## 課題の指示
鋼管製造に関する本文のうち、「管矯正装置19は、切断後の鋼」から「図1(a)、(c)に示す製造設備列を用いて以下に述べる条件で製品管(146 mmφ×肉厚2.9 mm)を製造した。」まで（両端を含む）を、「縦型傾斜ローラ式矯正機」を「横型傾斜ローラ式矯正機」に置き換えて書き直す。

## 分析対象の本文
..............................
管矯正装置19は、切断後の鋼管8の曲がりを矯正する設備である。これには例えば、複数個の上下対向ローラ等からなる縦型傾斜ローラ式矯正機が適用できる。なお、図1では管矯正装置19をオンラインに設けているが、オフラインに設けてもよい。
【0042】
【実施例】
図1(a)、(c)に示す製造設備列を用いて以下に述べる条件で製品管(146 mmφ×肉厚2.9 mm)を製造した。
表1に示す組成の帯鋼1を帯鋼加熱装置2で表2に示す条件で加熱した後、成形加工装置3により成形しオープン管7とした。オープン管両エッジ部にエッジ加熱装置5により表2に示す条件でエッジ加熱(一部エッジ予熱を含む)を施し、スクイズロール6で衝合溶接あるいは衝合圧接し、さらにビード除去装置14により管内外での余盛を一部除去し、さらにビード圧延装置15により余盛を圧潰し平滑化して鋼管8とした。なお、一部の鋼管では、増肉部分の一部までを除去した。一部の鋼管8については、さらに絞り加工装置21で表2に示す条件で絞り圧延し、製品管16とした。なお、比較例として、余盛切削(ビード除去処理)なしのものも加えた。
..............................
## データ欄
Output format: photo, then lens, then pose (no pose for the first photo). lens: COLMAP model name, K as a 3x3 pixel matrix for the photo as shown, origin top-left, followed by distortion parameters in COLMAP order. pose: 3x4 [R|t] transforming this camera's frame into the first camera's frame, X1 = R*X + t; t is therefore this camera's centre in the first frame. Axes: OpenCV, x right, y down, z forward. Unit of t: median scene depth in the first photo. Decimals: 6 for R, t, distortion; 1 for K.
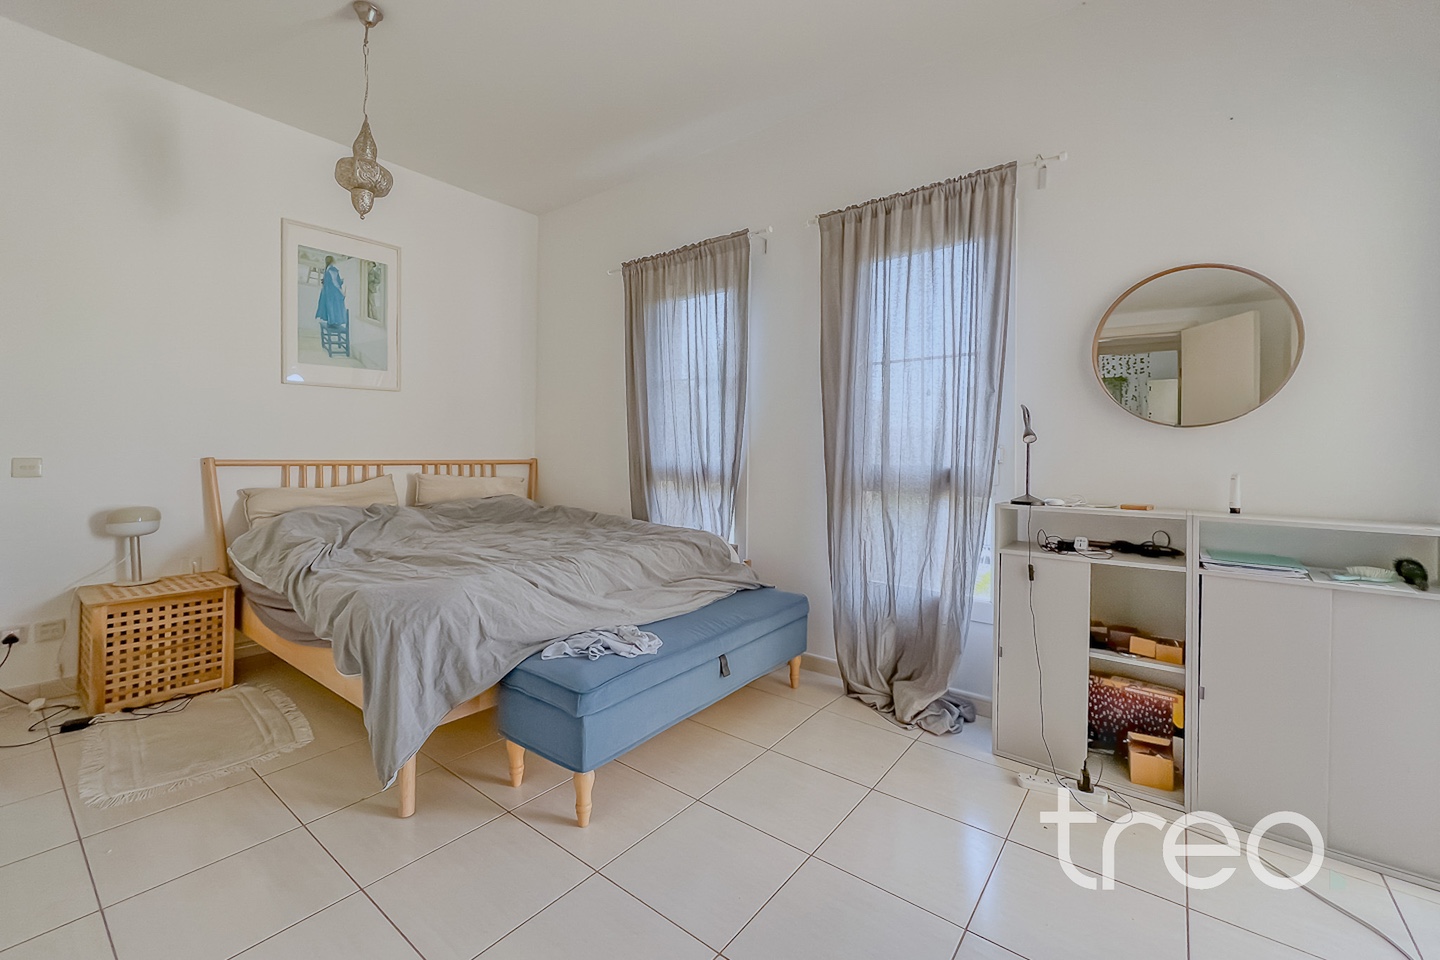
lens RADIAL K [[594.0, 0, 731.0], [0, 594.0, 466.3], [0, 0, 1]] dist [-0.001952, 0.000297]
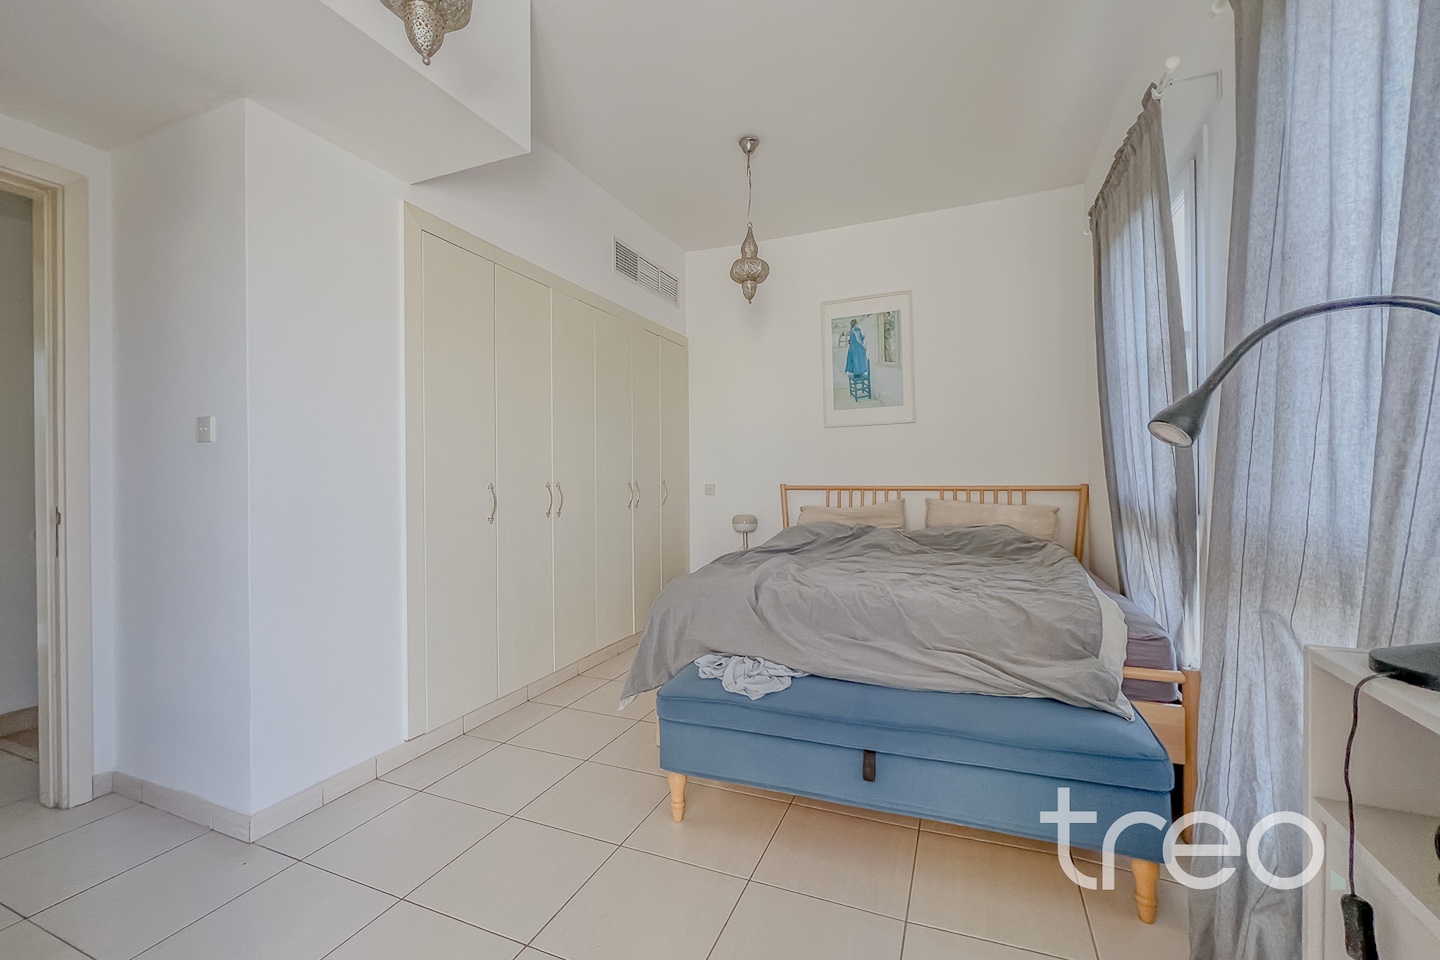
lens RADIAL K [[594.0, 0, 726.0], [0, 594.0, 485.4], [0, 0, 1]] dist [-0.001952, 0.000297]
pose [[0.255191, 0.000854, -0.966890, 0.444885], [-0.011350, 0.999933, -0.002113, -0.006082], [0.966824, 0.011513, 0.255183, 0.436115]]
..............................
## 練習の解答
管矯正装置19は、切断後の鋼管8の曲がりを矯正する設備である。これには例えば、複数個の上下対向ローラ等からなる横型傾斜ローラ式矯正機が適用できる。なお、図1では管矯正装置19をオンラインに設けているが、オフラインに設けてもよい。
【0042】
【実施例】
図1(a)、(c)に示す製造設備列を用いて以下に述べる条件で製品管(146 mmφ×肉厚2.9 mm)を製造した。